[Start of section]

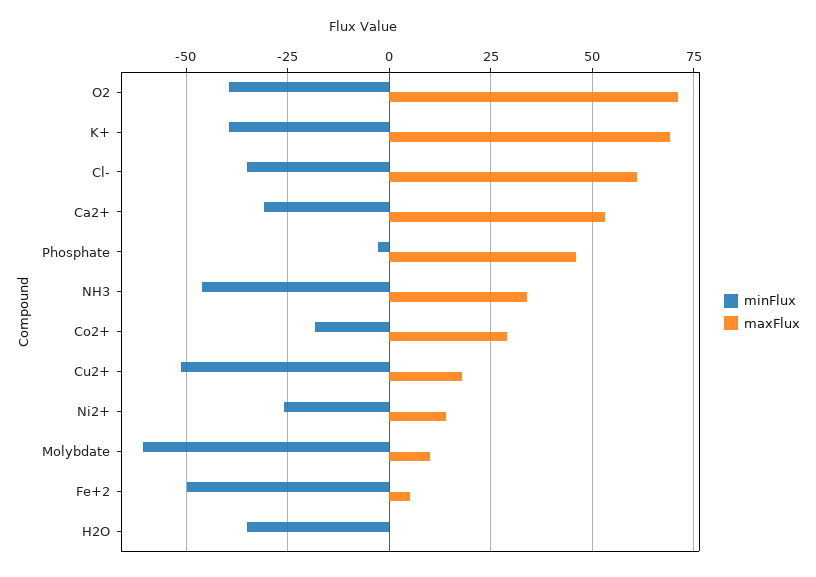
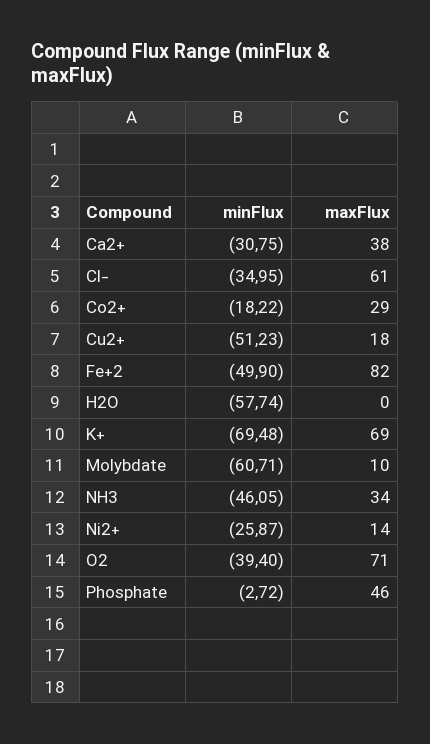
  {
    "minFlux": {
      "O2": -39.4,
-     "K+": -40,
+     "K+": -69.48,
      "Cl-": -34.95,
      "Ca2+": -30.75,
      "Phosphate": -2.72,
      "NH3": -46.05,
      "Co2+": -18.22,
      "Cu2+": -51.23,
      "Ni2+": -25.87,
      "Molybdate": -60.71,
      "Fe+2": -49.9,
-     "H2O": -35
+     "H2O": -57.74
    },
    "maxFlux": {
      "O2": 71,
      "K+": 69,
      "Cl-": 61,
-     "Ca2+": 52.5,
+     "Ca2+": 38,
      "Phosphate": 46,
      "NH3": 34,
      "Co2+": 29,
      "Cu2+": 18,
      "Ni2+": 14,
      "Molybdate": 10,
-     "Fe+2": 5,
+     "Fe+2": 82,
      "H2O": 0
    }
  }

[End of section]

The records above are to be copied exactly, without their pictures.

Answer space:
  {
    "minFlux": {
      "O2": -39.4,
-     "K+": -40,
+     "K+": -69.48,
      "Cl-": -34.95,
      "Ca2+": -30.75,
      "Phosphate": -2.72,
      "NH3": -46.05,
      "Co2+": -18.22,
      "Cu2+": -51.23,
      "Ni2+": -25.87,
      "Molybdate": -60.71,
      "Fe+2": -49.9,
-     "H2O": -35
+     "H2O": -57.74
    },
    "maxFlux": {
      "O2": 71,
      "K+": 69,
      "Cl-": 61,
-     "Ca2+": 52.5,
+     "Ca2+": 38,
      "Phosphate": 46,
      "NH3": 34,
      "Co2+": 29,
      "Cu2+": 18,
      "Ni2+": 14,
      "Molybdate": 10,
-     "Fe+2": 5,
+     "Fe+2": 82,
      "H2O": 0
    }
  }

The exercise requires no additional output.